>>>

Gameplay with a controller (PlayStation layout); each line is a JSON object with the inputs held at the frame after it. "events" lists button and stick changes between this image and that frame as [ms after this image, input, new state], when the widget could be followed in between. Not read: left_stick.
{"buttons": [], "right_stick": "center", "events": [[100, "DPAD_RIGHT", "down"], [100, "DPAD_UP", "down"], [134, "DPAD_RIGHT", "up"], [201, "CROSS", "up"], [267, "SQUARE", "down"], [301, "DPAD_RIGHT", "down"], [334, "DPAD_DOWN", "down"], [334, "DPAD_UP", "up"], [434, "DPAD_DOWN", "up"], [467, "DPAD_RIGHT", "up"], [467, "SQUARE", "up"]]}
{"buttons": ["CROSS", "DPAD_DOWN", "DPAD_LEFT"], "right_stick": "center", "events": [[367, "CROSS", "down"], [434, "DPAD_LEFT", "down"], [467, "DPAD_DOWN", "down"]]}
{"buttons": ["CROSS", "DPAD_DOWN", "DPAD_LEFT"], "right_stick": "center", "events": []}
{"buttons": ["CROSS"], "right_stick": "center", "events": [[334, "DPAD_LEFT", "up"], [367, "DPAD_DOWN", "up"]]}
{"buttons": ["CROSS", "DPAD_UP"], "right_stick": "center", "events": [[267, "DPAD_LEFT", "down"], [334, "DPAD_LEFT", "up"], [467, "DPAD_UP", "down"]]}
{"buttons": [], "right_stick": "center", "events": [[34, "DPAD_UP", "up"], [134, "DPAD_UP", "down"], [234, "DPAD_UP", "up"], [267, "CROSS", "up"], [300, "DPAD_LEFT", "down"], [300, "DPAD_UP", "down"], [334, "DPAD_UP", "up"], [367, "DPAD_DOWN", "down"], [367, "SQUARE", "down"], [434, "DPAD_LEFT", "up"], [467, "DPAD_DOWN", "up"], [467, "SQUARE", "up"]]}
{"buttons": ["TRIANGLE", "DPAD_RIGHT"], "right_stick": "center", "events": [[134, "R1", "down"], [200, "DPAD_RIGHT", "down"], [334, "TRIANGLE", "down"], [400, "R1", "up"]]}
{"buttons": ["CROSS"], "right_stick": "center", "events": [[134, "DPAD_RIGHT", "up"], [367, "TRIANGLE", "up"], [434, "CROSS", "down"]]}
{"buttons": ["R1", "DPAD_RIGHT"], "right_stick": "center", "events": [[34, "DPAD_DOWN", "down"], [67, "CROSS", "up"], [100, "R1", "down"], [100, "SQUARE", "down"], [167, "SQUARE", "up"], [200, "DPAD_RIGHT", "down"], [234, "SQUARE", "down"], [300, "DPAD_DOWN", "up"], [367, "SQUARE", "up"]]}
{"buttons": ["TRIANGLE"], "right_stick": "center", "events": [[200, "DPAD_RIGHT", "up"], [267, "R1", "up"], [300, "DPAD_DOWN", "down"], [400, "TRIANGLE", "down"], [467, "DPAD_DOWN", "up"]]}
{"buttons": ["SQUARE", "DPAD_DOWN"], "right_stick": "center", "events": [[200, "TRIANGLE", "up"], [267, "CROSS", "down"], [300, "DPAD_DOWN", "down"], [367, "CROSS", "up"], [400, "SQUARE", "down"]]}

<<<

Repeat all of the entries exactly.

Gameplay with a controller (PlayStation layout); each line is a JSON object with the inputs held at the frame after it. "events" lists button and stick changes between this image and that frame as [ms after this image, input, new state], when the widget could be followed in between. Not read: left_stick.
{"buttons": [], "right_stick": "center", "events": [[100, "DPAD_RIGHT", "down"], [100, "DPAD_UP", "down"], [134, "DPAD_RIGHT", "up"], [201, "CROSS", "up"], [267, "SQUARE", "down"], [301, "DPAD_RIGHT", "down"], [334, "DPAD_DOWN", "down"], [334, "DPAD_UP", "up"], [434, "DPAD_DOWN", "up"], [467, "DPAD_RIGHT", "up"], [467, "SQUARE", "up"]]}
{"buttons": ["CROSS", "DPAD_DOWN", "DPAD_LEFT"], "right_stick": "center", "events": [[367, "CROSS", "down"], [434, "DPAD_LEFT", "down"], [467, "DPAD_DOWN", "down"]]}
{"buttons": ["CROSS", "DPAD_DOWN", "DPAD_LEFT"], "right_stick": "center", "events": []}
{"buttons": ["CROSS"], "right_stick": "center", "events": [[334, "DPAD_LEFT", "up"], [367, "DPAD_DOWN", "up"]]}
{"buttons": ["CROSS", "DPAD_UP"], "right_stick": "center", "events": [[267, "DPAD_LEFT", "down"], [334, "DPAD_LEFT", "up"], [467, "DPAD_UP", "down"]]}
{"buttons": [], "right_stick": "center", "events": [[34, "DPAD_UP", "up"], [134, "DPAD_UP", "down"], [234, "DPAD_UP", "up"], [267, "CROSS", "up"], [300, "DPAD_LEFT", "down"], [300, "DPAD_UP", "down"], [334, "DPAD_UP", "up"], [367, "DPAD_DOWN", "down"], [367, "SQUARE", "down"], [434, "DPAD_LEFT", "up"], [467, "DPAD_DOWN", "up"], [467, "SQUARE", "up"]]}
{"buttons": ["TRIANGLE", "DPAD_RIGHT"], "right_stick": "center", "events": [[134, "R1", "down"], [200, "DPAD_RIGHT", "down"], [334, "TRIANGLE", "down"], [400, "R1", "up"]]}
{"buttons": ["CROSS"], "right_stick": "center", "events": [[134, "DPAD_RIGHT", "up"], [367, "TRIANGLE", "up"], [434, "CROSS", "down"]]}
{"buttons": ["R1", "DPAD_RIGHT"], "right_stick": "center", "events": [[34, "DPAD_DOWN", "down"], [67, "CROSS", "up"], [100, "R1", "down"], [100, "SQUARE", "down"], [167, "SQUARE", "up"], [200, "DPAD_RIGHT", "down"], [234, "SQUARE", "down"], [300, "DPAD_DOWN", "up"], [367, "SQUARE", "up"]]}
{"buttons": ["TRIANGLE"], "right_stick": "center", "events": [[200, "DPAD_RIGHT", "up"], [267, "R1", "up"], [300, "DPAD_DOWN", "down"], [400, "TRIANGLE", "down"], [467, "DPAD_DOWN", "up"]]}
{"buttons": ["SQUARE", "DPAD_DOWN"], "right_stick": "center", "events": [[200, "TRIANGLE", "up"], [267, "CROSS", "down"], [300, "DPAD_DOWN", "down"], [367, "CROSS", "up"], [400, "SQUARE", "down"]]}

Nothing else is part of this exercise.